== Texte source

Bruno Le Maire et le président de Renault, Jean-Dominique Senard, ont joué la carte de l'apaisement jeudi lors d'un entretien centré sur l'avenir du groupe et de l'alliance avec Nissan, après des tensions autour des responsabilités dans l'échec de la fusion envisagée entre le groupe au losange et Fiat Chrysler Automobiles (FCA). Le ministre de l'Economie et des Finances et le patron du constructeur français ont eu "un excellent entretien, tourné vers l'avenir du groupe Renault et de l'alliance Renault-Nissan", indique-t-on à Bercy, où l'on souhaite "une relation de confiance et apaisée" après les crispations des derniers jours entre le groupe automobile et son principal actionnaire. Lors de cette rencontre d'environ une demi-heure, Bruno Le Maire "a répété que la priorité était le renforcement de l'alliance", précise-t-on dans l'entourage du ministre. Avant ce rendez-vous, le ministre de l'Economie et des Finances avait fait part sur franceinfo de sa volonté de "remettre les points sur les 'i'", notamment sur le fait que les actionnaires définissent la stratégie, le président étant chargé de l'appliquer. "Tant (que l'Etat) est actionnaire de référence, sa responsabilité pour l'entreprise, pour les salariés, pour les usines, pour les centres de recherche, c'est de jouer son rôle d'actionnaire de référence avec les autres actionnaires pour définir une stratégie pour l'entreprise", a-t-il dit sur franceinfo. Mercredi, Jean-Dominique Senard a déclaré à l'assemblée générale de Renault que le retrait brutal de l'offre de Fiat à la suite d'un délai demandé par l'Etat français, qui détient 15% du groupe au losange, le désolait. "Cela m'a toujours paru une opportunité intéressante, ça reste une opportunité intéressante. Mais j'ai toujours été clair: (à condition que ce soit) dans le cadre de la stratégie de renforcement de l'alliance (avec Nissan), ce qui suppose que le partenaire japonais soit associé et ce qui suppose (qu') au bout du compte (il) soit d'accord", a répliqué Bruno Le Maire.
L'état ne va pas "regarder passer les trains" "Nous n'avons jamais opposé, nous, Etat, de veto à cette opération", a-t-il ajouté. "Ensuite, dans un second temps seulement, nous pourrons examiner si ce projet de fusion peut avoir lieu, sans pression, et sans précipitation", a poursuivi le ministre de l'Economie. Des sources ont dit mercredi à Reuters qu'après l'échec de la fusion avec Fiat et face à la crise persistante avec Nissan, Jean-Dominique Senard avait demandé à voir le président de la République Emmanuel Macron pour s'assurer d'être "soutenu au plus haut niveau", en vain jusqu'ici. "J'ai fait le choix la semaine dernière de lui confirmer mon soutien et de lui renouveler ma confiance", a indiqué pour part Bruno Le Maire sur franceinfo. Selon les mêmes sources, les propos du ministre de l'Economie au Japon, le week-end dernier, évoquant la possibilité d'une baisse de la participation de l'Etat dans Renault, voire de celle de Renault dans Nissan, ont également ajouté à l'exaspération de Jean-Dominique Senard. Dans une interview au Figaro de jeudi, le président de Renault rappelle que le conseil d'administration du constructeur est "le seul souverain pour décider de l'évolution des participations de l'entreprise", et qu'il aimerait "être informé en amont des éventuelles prises de position des uns et des autres". "Je souhaite qu'avec l'Etat, le dialogue soit fluide", ajoute-t-il. "Mais il doit être clair pour tout le monde que Renault aujourd'hui n'est plus la Régie ! C'est peut-être le bon vieux temps, mais le monde a évolué." Régie nationale détenue à 100% par l'Etat à l'après-guerre, le groupe au losange a été privatisé en 1995. L'Etat français reste néanmoins aujourd'hui le principal actionnaire de Renault avec 15% du capital. "Tant que l'État est actionnaire de référence de Renault, il jouera son rôle entièrement", a répondu Bruno Le Maire sur France Info. "Ne comptez pas sur moi pour regarder les trains passer."

====

■ Détails de l'exercice ■
Pour chaque phrase, dites si elle est d'accord avec l'article sur Renault : répondez par oui ou par non, puis recopiez mot pour mot le passage qui le prouve. (a) L'État possède 15 % du capital de Renault. (b) La rencontre entre Bruno Le Maire et Jean-Dominique Senard a duré environ une heure. (c) Jean-Dominique Senard a déjà été reçu par le président de la République.

== Extraits de données

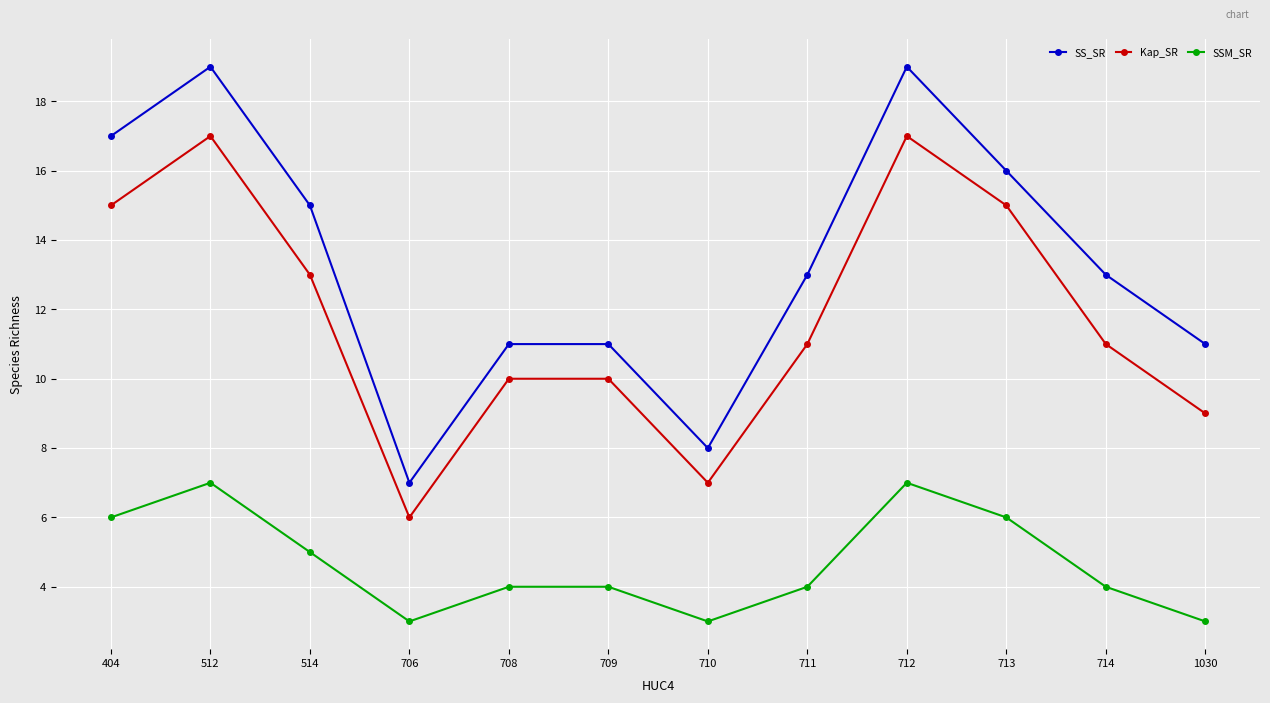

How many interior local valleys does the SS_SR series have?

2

====
== Extraits de données

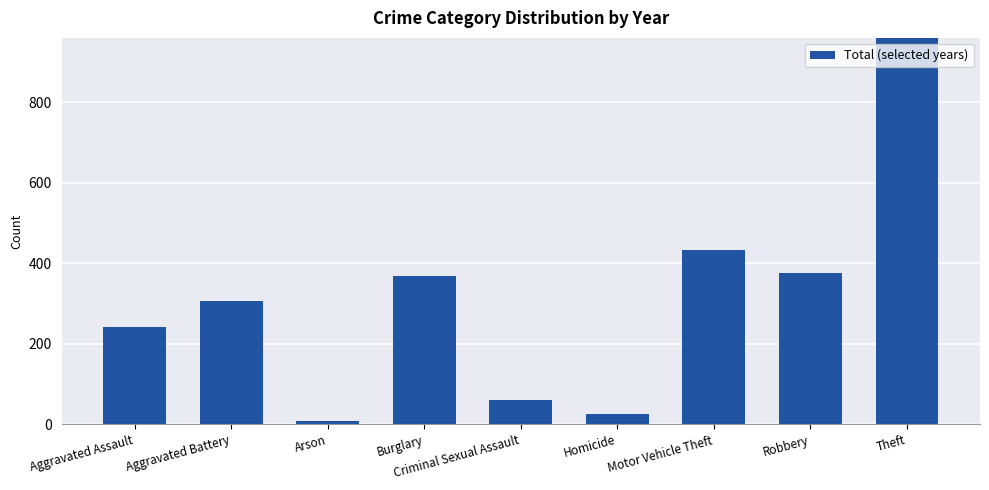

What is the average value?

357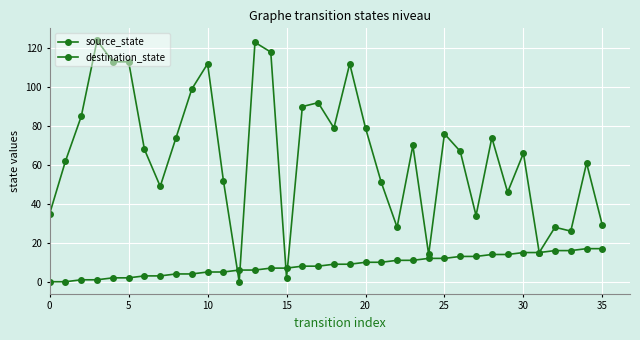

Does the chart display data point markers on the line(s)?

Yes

====

■ Résultat ci-dessous ■
(a) Oui : « L'Etat français reste néanmoins aujourd'hui le principal actionnaire de Renault avec 15% du capital. »
(b) Non : « Lors de cette rencontre d'environ une demi-heure »
(c) Non : « en vain jusqu'ici »